足と靴の適合率100%は実現不可能ですが、フイッテングと微調整を行うことで、
例えば適合率30%の靴をわずかでも40%に引き上げる事が大切であると考えています。


<フィッテイングの手順>

●お好みのデザインを伺いながら、サイズが合うものを提案します。
(サイズが合う靴の中で、更に木型が近いものも提案します。)
 その際、商品の魅力、作り、素材等の手短な説明をいたします。



●フットゲージでのレングス/足長の計測
 ファッション既成靴の販売であることを考慮して、足幅、足周、等の計測は省略しています。
 お客様お一人に対する接客時間は40~50分。長くても1時間前後と考えており、ある程度の
 スピード感が求められるためです。
 


座位での計測。



立位での計測。



●足の傾向の観察
 (足の形の傾向を足を見て把握する。主に踵の大きさ、アーチ形成
  奥先甲の高さ、MPの幅、指の外反内反の有無、炎症ケガの有無。)



●お好みのデザインを伺いながら、サイズが合うものを試着
(踵を付けた状態で、靴紐、ストラップで固定する。)







●フィッテイング。8~9ポイントを触って確認。
 (フィッテングは必ず踵からスタートします。
  踵がしっかり靴についた状態をキープできるかどうかがポイントです。
  その他、内外踝、履き口、アーチ、甲奥、甲先、MP関節、つま先位置捨て寸、つま先高さ等)
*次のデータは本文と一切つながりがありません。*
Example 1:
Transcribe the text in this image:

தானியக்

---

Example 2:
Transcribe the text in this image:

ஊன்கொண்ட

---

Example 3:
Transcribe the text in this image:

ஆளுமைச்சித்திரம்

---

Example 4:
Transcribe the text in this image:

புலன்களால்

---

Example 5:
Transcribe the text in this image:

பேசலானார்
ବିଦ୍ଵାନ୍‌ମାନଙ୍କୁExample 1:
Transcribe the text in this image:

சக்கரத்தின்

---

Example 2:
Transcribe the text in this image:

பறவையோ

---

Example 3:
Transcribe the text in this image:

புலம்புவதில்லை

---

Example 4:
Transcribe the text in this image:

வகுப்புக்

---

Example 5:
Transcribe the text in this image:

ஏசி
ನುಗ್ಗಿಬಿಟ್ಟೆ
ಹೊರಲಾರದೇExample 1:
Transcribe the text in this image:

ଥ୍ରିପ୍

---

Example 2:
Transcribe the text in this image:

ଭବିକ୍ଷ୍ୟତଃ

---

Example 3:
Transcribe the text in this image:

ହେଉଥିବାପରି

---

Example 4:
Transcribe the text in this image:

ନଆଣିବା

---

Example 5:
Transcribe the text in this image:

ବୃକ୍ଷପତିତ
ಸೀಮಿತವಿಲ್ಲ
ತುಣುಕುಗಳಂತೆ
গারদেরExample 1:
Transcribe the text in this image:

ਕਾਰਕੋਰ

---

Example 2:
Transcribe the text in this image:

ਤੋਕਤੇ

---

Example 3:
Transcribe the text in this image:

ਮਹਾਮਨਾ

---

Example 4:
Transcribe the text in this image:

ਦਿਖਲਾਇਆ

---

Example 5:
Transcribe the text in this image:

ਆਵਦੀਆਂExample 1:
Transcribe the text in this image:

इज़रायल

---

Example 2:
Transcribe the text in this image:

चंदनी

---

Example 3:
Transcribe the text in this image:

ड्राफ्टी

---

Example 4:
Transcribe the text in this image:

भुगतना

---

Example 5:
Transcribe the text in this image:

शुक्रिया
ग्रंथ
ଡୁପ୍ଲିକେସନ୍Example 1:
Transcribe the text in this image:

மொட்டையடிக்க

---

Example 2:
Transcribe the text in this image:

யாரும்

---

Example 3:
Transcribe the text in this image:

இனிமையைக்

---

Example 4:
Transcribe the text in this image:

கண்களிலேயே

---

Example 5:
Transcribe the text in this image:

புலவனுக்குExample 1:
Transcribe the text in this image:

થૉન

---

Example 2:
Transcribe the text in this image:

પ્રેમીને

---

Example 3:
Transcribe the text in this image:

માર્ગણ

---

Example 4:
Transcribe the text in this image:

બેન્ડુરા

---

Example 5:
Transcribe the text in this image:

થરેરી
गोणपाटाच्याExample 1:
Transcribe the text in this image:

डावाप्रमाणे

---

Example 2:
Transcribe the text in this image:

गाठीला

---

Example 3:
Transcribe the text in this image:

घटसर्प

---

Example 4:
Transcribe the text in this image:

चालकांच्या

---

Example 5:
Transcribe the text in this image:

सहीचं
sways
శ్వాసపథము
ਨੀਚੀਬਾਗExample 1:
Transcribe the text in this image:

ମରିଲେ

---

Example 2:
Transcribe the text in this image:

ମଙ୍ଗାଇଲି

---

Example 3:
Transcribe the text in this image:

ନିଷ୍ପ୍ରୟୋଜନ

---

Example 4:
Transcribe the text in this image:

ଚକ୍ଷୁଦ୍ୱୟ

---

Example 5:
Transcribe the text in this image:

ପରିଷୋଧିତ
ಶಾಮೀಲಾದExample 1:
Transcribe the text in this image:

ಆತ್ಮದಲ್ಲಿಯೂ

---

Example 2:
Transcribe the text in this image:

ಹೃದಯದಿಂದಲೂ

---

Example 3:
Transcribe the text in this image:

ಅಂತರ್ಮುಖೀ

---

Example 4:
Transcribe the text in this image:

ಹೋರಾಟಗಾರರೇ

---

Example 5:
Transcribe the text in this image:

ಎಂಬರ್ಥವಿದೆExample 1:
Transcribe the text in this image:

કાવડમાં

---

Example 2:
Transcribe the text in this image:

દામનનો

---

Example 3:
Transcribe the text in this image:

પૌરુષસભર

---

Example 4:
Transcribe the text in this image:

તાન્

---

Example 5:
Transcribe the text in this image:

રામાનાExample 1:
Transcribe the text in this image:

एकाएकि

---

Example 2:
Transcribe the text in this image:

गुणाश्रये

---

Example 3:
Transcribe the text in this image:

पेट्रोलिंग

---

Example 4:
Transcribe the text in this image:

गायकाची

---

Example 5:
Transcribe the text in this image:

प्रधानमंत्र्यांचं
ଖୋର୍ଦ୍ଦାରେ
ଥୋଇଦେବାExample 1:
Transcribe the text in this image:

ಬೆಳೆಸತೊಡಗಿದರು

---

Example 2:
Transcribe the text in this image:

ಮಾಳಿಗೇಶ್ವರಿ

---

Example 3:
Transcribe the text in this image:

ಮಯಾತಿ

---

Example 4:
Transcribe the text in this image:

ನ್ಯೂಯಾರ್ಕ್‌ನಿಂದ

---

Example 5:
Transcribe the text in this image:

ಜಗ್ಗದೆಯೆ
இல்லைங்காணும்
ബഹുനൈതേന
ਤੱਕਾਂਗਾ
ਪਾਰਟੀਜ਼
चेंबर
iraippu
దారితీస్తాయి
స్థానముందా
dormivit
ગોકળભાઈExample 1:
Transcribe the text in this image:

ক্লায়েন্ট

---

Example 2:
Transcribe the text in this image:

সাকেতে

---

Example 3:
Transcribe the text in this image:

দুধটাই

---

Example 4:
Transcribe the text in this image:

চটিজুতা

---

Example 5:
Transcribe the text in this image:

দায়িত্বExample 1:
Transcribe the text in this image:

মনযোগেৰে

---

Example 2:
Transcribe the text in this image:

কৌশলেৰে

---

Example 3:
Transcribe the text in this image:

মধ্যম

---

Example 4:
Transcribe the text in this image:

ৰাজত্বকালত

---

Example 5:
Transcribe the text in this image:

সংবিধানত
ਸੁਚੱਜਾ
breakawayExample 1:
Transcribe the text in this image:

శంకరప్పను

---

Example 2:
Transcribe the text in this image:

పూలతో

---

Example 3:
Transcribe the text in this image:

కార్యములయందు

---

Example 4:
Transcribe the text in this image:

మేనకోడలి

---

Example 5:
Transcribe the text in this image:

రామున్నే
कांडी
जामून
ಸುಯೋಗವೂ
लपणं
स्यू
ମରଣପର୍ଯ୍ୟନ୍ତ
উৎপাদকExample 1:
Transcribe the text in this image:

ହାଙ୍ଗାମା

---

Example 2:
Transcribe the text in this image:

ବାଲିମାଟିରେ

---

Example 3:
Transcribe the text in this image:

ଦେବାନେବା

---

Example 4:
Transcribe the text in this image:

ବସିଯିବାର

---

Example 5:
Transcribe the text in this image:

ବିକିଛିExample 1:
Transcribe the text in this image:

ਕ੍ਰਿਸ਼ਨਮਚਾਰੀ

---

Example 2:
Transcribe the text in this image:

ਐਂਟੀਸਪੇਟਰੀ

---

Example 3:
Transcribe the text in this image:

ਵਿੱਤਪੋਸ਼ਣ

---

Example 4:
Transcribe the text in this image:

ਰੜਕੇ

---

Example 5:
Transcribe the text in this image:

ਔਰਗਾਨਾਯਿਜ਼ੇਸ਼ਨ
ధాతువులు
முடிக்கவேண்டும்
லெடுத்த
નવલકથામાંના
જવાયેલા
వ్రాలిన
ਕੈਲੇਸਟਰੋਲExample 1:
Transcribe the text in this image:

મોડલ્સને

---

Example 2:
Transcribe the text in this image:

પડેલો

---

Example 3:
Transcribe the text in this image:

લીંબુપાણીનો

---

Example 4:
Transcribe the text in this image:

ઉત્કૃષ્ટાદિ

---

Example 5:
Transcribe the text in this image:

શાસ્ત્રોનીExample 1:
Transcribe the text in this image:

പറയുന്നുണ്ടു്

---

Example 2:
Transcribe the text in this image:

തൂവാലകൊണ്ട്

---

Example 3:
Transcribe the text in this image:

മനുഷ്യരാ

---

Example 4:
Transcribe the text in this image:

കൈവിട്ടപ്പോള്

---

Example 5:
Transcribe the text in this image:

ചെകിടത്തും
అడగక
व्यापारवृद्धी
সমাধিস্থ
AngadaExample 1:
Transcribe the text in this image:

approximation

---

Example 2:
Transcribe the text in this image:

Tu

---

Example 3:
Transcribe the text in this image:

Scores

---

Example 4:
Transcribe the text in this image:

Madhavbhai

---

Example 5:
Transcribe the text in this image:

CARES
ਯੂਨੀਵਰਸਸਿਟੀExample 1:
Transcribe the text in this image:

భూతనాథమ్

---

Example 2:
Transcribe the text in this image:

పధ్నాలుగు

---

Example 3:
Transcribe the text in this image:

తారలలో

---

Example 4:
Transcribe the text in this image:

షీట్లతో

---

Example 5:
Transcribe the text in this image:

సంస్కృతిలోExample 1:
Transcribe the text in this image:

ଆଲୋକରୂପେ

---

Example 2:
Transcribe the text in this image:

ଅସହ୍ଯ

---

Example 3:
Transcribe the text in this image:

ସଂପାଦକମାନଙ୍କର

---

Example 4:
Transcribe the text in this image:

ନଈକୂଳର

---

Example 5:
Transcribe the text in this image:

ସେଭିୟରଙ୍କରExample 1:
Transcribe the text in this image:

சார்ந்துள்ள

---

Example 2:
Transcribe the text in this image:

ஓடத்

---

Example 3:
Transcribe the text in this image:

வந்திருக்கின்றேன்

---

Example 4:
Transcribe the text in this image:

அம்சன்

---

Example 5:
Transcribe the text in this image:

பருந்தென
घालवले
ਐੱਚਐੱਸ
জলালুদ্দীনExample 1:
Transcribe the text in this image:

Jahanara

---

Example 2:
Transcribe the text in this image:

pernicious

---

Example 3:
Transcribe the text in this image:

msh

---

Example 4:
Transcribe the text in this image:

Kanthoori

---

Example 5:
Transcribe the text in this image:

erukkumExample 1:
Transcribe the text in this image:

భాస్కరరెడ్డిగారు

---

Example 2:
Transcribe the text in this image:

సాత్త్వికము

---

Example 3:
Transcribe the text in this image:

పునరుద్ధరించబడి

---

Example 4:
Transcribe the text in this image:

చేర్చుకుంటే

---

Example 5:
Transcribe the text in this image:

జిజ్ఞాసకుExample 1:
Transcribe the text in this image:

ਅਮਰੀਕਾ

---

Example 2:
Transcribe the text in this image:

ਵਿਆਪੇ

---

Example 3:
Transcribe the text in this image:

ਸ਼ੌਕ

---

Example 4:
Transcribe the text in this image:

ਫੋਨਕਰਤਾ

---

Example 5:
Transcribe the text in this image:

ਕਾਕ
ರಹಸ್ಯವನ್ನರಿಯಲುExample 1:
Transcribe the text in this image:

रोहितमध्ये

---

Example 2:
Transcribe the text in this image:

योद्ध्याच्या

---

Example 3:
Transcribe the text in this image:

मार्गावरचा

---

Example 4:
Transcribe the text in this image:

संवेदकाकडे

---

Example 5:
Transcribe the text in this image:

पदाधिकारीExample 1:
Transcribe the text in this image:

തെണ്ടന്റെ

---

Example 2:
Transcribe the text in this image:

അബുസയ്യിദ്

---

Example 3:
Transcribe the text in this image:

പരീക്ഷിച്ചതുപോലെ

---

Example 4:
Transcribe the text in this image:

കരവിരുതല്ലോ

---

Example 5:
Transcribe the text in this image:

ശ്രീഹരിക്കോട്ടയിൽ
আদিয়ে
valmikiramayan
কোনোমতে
● お好みで足に合うもの、ややお好みである程度足に合うもの
 お好みではないが足に合うもの、などのモデルを3〜4選出し、絞りこみます。
 実はここからが靴選びの大事な過程で、お客様のお好みと、お客様の足に合う
 靴が合致していればそのままご購入に進むことが出来るのですが、そうでない
 場合、お好み(お洋服に合うなどの要素も含む)を汲みながら、足入れも考慮
 しつつ選出した3~4モデルの中から双方が歩み寄ったモデルをお客様に提案し
 ていく作業が必要になります。

●最初からお好み優先で靴を選出すると、最終選考の場面で結局足に合わない
 ケースが多発して「可愛いけどどれも足に合わない」という判断に至ってしまいます。
 逆にそれはお客様には合わないからと言って、お好みを全く汲み入れない
 選出はご試着すらして頂けないことになります。

●もうほぼモデルが決まる最終の場面で、商品の更に詳しい説明をします。
 その靴のメーカーのストーリー。デザインの優れているポイント。
 お客様のお洋服や、お手持ちのBAGなどとの合わせの提案など。




★ついに、足に合っていて、お好み目的にも近い靴を選び出しました!
 選び出した靴は足とファッションに合う一つの「到達点」です。



●微調整が必要な場合は調整を施します。
 ストレッチャーによる部分伸ばし調整。(関節等が当たるポイント調整、MP関節などの幅出し調整)



●クッション材等によるパッディング。(中敷き調整。特製のパッドによる甲パッド調整。)
 過度なパッド調整は行わないように注意しています。
 ※当店はコンフォードシューズの販売店ではありませんので、中敷きの製作販売はしておりません。
 



<足とファッションどちらにも合う靴選びのお手伝い> 実践20年

フリーフォームは優れたヨーロッパのファッション既成靴の仕入、フィッテイング、
販売、文化伝承をトータルで実践するために、2000年10月20日、地元新潟での事業展開を
行う事を使命として立ち上げたのが始まりです。コンフォードシューズのフィッテングの技術を
ファッション既成靴の分野に転用したものが我々フリーフォームのフィッテイングです。
足とファッションどちらにも合う靴選びのお手伝いを日々実践しております。


<リモートフィッテイング>

本来ならば、対面でのフィッテングを基本としていますので、直接お客様をフイッテング
することが一番良いのですが、リモートでのフイッテングも試みて行きたいと思います。
フットゲージをダウンロードしてサイズをお計り頂き、ご予約後、ZOOMを使った
フイッテングを行うことを現在準備中です。